Private sector welcomes improved forex allocation

By our staff reporter

The private sector, which includes companies in the industrial sector, is pleased with the banking institutions’ improved foreign exchange allocation.

According to sources, private sector players report that their requests for foreign currency are being met with favorable and somewhat quick responses from banks, in contrast to their prior experience.

“Over the past few weeks, our letter of credit (LC) has been receiving positive results,” they stated.

Manufacturing investors, who have been grumbling for years about their companies’ terrible hard currency allocation, now report that things have improved in the last few weeks.

They conveyed their optimism that the foreign exchange allotment will increase in the upcoming time frame.

Important adjustments to the foreign exchange directive have been made by the government in connection with the macroeconomic reform that went into effect on July 29.

The market has considerably reduced the difference in exchange rates between the legal and black markets, setting the direction of the foreign exchange market, according to the ruling.

The National Bank of Ethiopia (NBE) has dramatically altered the administration and distribution of foreign currency, enabling banks to generate and distribute foreign currency freely through a new directive that updated numerous earlier rules and included some new legislation.

The money transfer that was greatly impacted and captive to the parallel market and money laundering has also been made possible by the currency market reform and is now being routed through the legal system, according to banking sector observers.

Financial sector experts noted that the banking system has seen an exceptional increase in remittances over the last several weeks.

They told Capital that the amount of foreign cash received through remittances via the legal system during the last three weeks, which coincide with Ethiopia’s New Year and Meskal holiday season, is noteworthy.

A few weeks ago, NBE launched a six-month campaign to increase money transfers in partnership with financial institutions.
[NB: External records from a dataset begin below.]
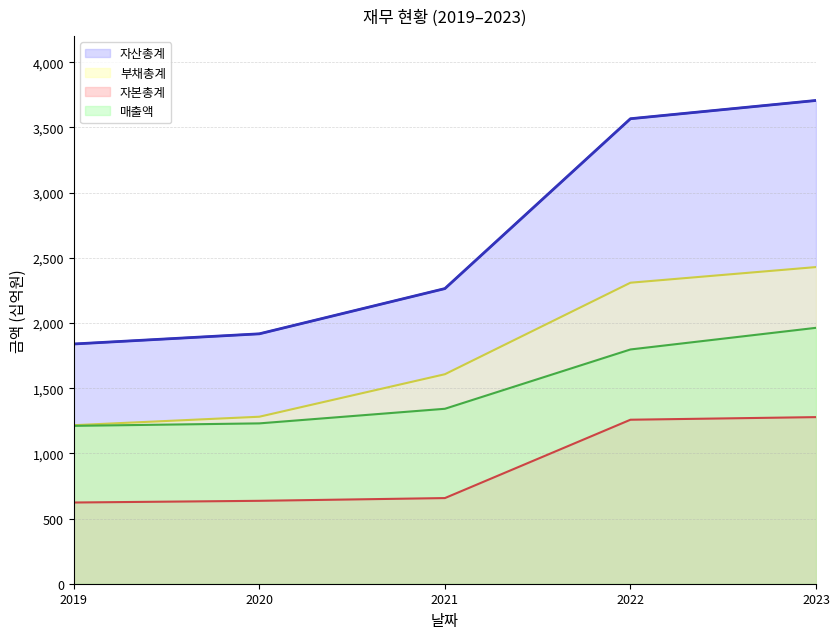

True or false: 매출액 has more than 1 points higher than both neighbors.

False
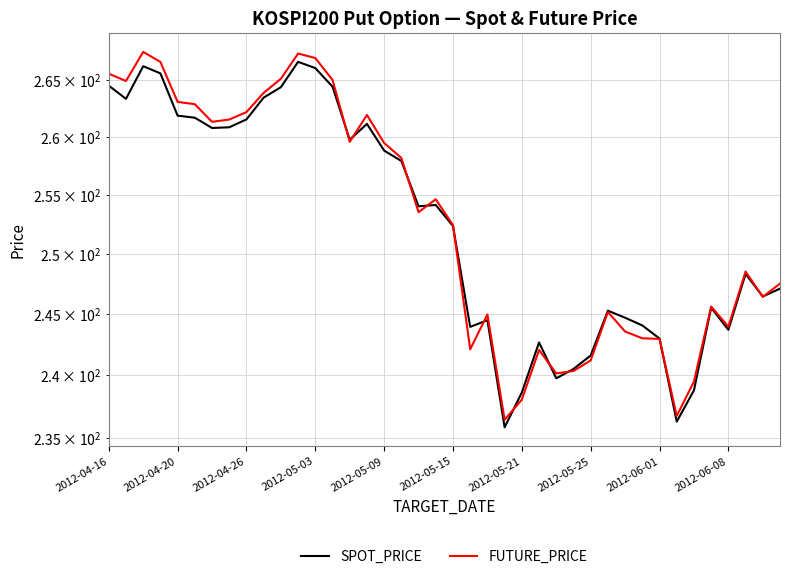

What is the sum of all SPOT_PRICE values?

10099.5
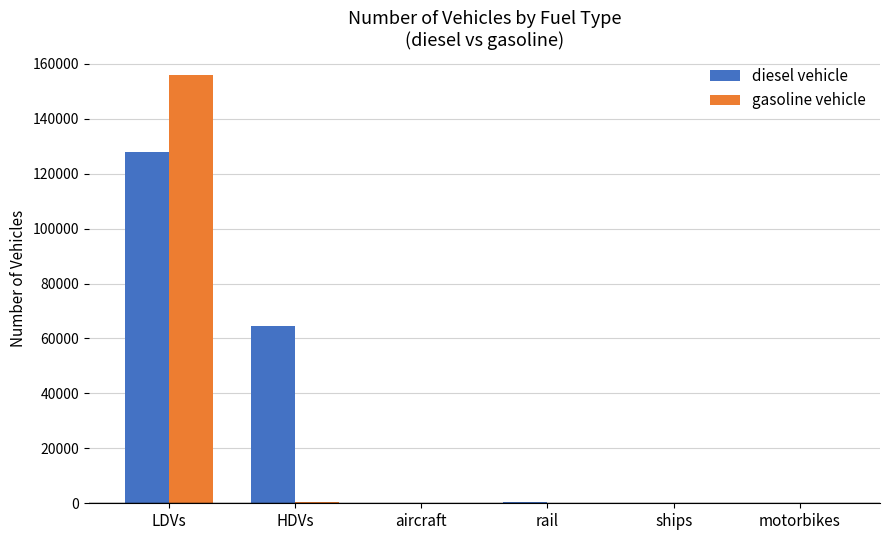

Where does the diesel vehicle series first go above 462?

LDVs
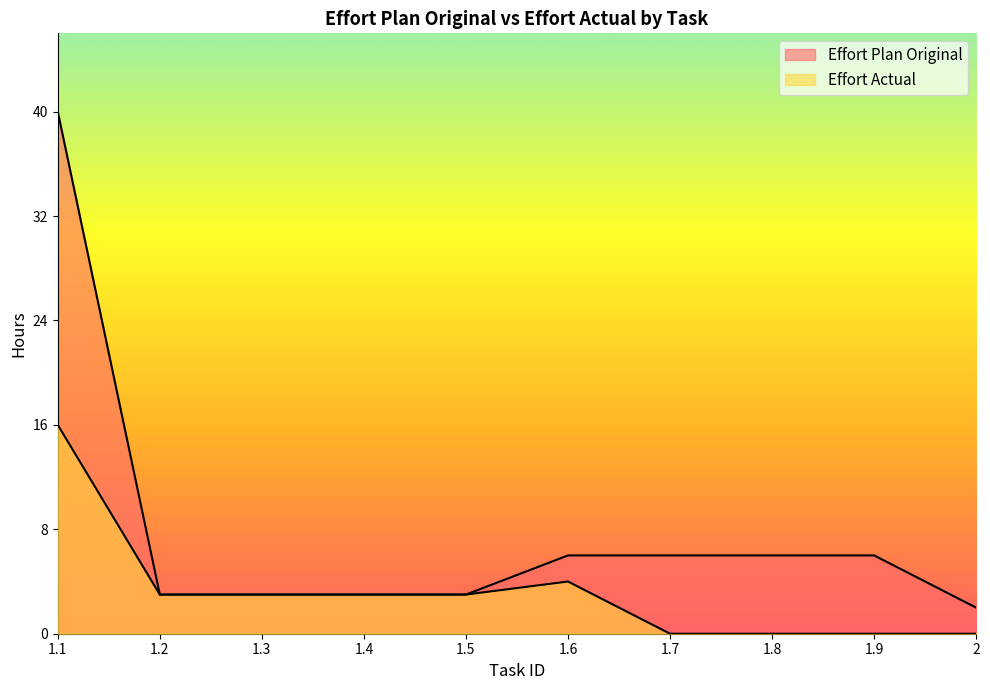

What position from the right is 1.4?

7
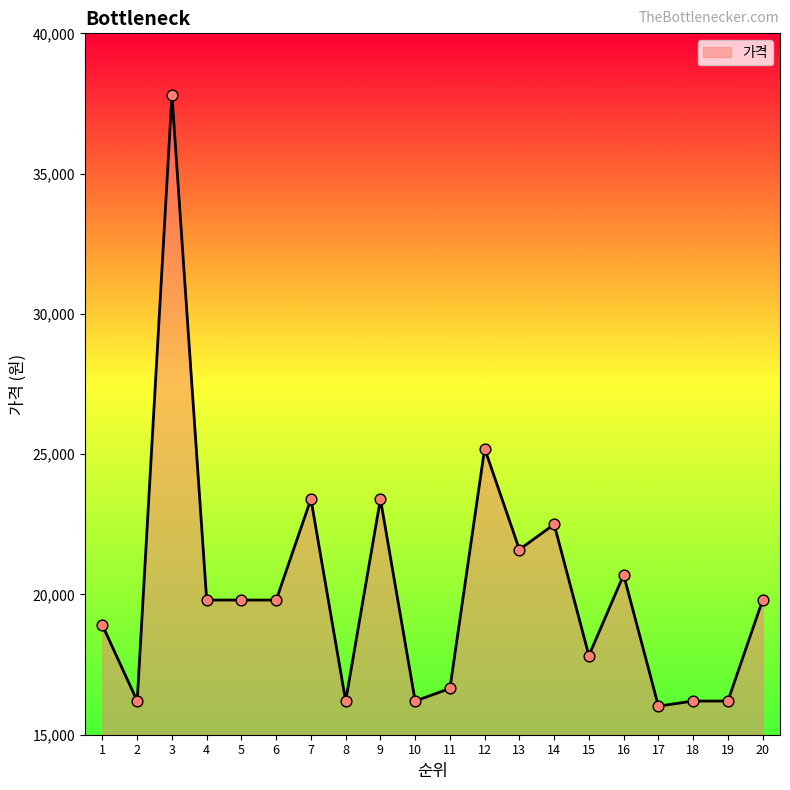

Approximately how many times larger is the value at 17 compared to 18?

1.0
“The foreign currency flow through banks is growing since the foreign exchange has become equal to the illegal market, and financial institutions are offering various attractive incentives to boost their hard currency resources,” an IBD director told Capital.

He continued by saying that some of the incentives are better than the black market pricing, which, according to the most recent NBE review, differs somewhat from the legal rate.

“It may take two weeks, but our foreign currency requests are getting positive responses from banks,” said participants in the private sector.

“We hope that it will expand more in terms of amount and shorter time frames,” they said, expressing their appreciation for the new trend.

According to the government, the new reform is primarily intended to modernize the macroeconomic structure and increase foreign currency availability, which was one of Ethiopia’s biggest economic concerns.